My father considered me, and considered again. The clan mark beneath my eye burned coal-bright with the weight of his regard.
“There will be a clan moot at Sunstead next. We are making a plan.”
I stopped breathing.
And how would my father’s regard fall, if I confessed? What would Clan Fein see when they looked at me? Would I still belong to Clan Aradoc, or would I finally be wholly theirs?
I had been silent too long. I spoke the first thing that came to my lips.
“Pedhri Clan Aradoc takes gifts from the Queen-Beyond-the-Fens.” The tale that spilled forth was not a lie, but I spoke with more certainty than my knowledge deserved. “And he sends gifts back. Many were the work of my own hand. Someday, someone from Clan Aradoc will marry into her family, and he will cede some of the Fens to her.”
Anxious glances, angry glances passed between my father’s council. Garadin Clan Fein’s face tightened—at the eyes, the lips, the nose, a great narrowing like a wary feline.
“What lands does he plan to cede to her?” he asked me.
“Does it matter?” said Laudir, the middle father-sister. “We will not let him barter clan land away. He will have to kill us to the last before he pries it from our fingers.”
“The better question is this,” said Modin-father-sister. “What will she do with them?”
“She will drain the fens to get to the peat,” said Hal-father-sister, the youngest. “Then they will plant, and where they cannot plant, they will build roads from her lands to the coast, and at the coast, ships. That is what she wants.”
I glanced sharply to Hal. “Drain the fens?”
With a pulsing ache, my thoughts flew swift to the lowlands where I had caught leaping frogs, tickled fish against my palms, watched the herons and their elegant steps. Where would they go? I felt the wrench of the loss and I had not even lost it yet.
Or perhaps I had. I had lost the home I knew once, and then once again. Could I bear it a third time, this time to a strange woman of gold and dye who did not love the Fens as I did?
“How could he do something like that?” I asked.
Laudir-father-sister laughed at me and its bite was unkind. “You are naive, little frog. What would a man not do for power? Even Bannos the Bold was tempted.”
I ducked my gaze and stared at my own hands, brown and smooth but for a few childhood scars.
“Thank you, Agnir. You may go.” Garadin Clan Fein’s dismissal was polite but firm. “We will raise this at the moot.”
I stood and saluted, bowing while covering my unmarked eye. “Whatever you need, Father.” I started togo, but my chest throbbed with a different ache. I turned back to him, to them, all of them waiting for me to leave so that they might speak their secrets. “I have—had a friend. Hadhnri Second-Born Pedhri Clan Aradoc. She would be an ally. I know it.”
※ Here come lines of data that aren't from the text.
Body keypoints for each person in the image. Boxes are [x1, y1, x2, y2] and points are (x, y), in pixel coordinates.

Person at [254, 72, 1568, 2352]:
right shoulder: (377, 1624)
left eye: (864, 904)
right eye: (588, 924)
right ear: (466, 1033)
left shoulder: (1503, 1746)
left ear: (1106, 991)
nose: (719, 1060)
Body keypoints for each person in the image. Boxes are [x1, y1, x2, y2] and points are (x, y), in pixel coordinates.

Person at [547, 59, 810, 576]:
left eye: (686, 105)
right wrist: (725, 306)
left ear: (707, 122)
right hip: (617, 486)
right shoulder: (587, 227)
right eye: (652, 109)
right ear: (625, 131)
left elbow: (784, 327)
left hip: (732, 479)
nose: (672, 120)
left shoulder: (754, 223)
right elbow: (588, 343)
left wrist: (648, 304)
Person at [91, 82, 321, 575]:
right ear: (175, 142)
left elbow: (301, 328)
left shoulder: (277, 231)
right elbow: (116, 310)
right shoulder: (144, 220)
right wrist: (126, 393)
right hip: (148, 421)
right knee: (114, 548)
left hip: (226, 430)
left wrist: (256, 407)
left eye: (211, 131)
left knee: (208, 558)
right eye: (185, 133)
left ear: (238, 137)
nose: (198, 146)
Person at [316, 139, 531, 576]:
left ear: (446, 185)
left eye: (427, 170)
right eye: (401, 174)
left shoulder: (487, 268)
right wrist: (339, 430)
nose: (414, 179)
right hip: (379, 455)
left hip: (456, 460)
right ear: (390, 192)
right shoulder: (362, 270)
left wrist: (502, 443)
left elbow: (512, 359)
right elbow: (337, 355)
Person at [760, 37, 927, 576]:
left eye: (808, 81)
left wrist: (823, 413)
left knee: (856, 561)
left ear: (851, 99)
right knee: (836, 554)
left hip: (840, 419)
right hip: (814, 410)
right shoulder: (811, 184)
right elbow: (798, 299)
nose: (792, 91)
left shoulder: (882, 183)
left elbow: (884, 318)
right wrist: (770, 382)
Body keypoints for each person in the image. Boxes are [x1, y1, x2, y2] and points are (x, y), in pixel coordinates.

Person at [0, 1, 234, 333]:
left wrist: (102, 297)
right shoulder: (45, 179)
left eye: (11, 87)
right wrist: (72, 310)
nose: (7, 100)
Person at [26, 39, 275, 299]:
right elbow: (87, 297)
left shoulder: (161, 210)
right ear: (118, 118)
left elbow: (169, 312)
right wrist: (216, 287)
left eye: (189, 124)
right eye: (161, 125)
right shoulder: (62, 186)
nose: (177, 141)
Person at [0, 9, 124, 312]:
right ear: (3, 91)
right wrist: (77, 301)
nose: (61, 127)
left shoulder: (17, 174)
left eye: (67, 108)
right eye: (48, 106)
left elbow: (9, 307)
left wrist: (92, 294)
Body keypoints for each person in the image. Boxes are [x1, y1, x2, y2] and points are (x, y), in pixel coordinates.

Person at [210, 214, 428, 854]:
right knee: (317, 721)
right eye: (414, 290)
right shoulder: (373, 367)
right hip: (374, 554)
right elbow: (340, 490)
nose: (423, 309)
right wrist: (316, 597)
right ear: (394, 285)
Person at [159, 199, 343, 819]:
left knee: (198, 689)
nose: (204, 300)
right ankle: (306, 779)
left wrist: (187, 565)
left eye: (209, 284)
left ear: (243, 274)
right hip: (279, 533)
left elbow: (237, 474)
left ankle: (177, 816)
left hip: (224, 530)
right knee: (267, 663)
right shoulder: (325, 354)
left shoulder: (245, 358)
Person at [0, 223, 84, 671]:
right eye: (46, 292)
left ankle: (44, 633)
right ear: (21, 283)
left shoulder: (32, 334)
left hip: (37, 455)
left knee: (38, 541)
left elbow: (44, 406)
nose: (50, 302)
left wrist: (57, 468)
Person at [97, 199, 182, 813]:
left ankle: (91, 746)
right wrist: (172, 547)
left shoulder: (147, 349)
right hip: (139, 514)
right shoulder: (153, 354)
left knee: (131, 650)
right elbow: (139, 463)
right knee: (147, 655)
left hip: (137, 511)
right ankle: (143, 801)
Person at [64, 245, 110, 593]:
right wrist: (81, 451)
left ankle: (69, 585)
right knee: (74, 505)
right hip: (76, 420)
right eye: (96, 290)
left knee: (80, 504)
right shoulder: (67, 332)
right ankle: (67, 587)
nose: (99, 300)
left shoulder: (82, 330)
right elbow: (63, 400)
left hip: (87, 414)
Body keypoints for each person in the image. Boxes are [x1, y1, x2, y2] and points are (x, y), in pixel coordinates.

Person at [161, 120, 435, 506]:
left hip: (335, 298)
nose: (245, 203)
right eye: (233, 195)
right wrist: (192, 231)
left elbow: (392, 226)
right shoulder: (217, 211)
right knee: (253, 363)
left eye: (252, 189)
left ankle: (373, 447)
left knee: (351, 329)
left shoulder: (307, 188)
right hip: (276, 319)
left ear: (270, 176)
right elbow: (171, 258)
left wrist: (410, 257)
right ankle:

Laudir-father-sister sucked her teeth.
Garadin Clan Fein simply said again, “Thank you, Agnir.”
THEROAD
Shortly after Ha’night, I accompanied Dhorfnir and Solwin and a few others to trade with Clan Hanarin. We traveled east and north, keeping the Baneswood to our left as we walked, one temperamental donkey to carry the load. Clan Fein was largely isolated from the other clans, cut off by the darkness of the wood. It made for a journey of days instead of hours.
I had prepared our leather goods, belts and boots and also a thick jerkin for Erci Clan Hanarin, their chieftain. I’d tooled it with running wolves and leaping hinds, though I could not but remember the wolf at the herald’s man’s throat. I tried to reassure myself: There was nothing of the Making in this work.
For all that Solwin and I were sometimes awkward around each other, it was a pleasant journey. Dhorfnir told stories of Bannos the Bold in his deep, rumbling chant, and Solwin sang in the hauntingly high voice that seemed incongruous with her thick-corded arms.
When we camped, we set watches, but instead of watching the road for raiders, Dhorfnir bade us keepjust as close a watch upon the Baneswood, with its willowy shadows, deep pockets of dark between the trees.
The first night, when it was my turn, I sat cross-legged just beyond the ring of the low fire’s warmth. The seax Fein-Father had given me—the blade Aradoc-Father had refused me—was cradled in my lap. I stroked the leather of my bracers to ease my nerves and stared into the wood.
A chill shivered up my spine, but I felt it whenever I was this near the Baneswood—which was often, because Clan Fein’s meager allotment of the fens abutted its southern edge. The shiver wasn’t the fear-chill that overtook other members of Clan Fein, who called up quick luck by covering their unmarked eye or thumbed a torc or a pocketed love-lock. It was like something called to me, too high-pitched to be heard by anyone else. Sometimes, I imagined it was Hadhnri, standing on the other side, thinking of me.
Other times, though, I was certain it was the fates-bane, calling to the curse it had laid upon us.
“Agnir!” Dhorfnir barked, shaking me roughly. “You tempt the luck-hound.”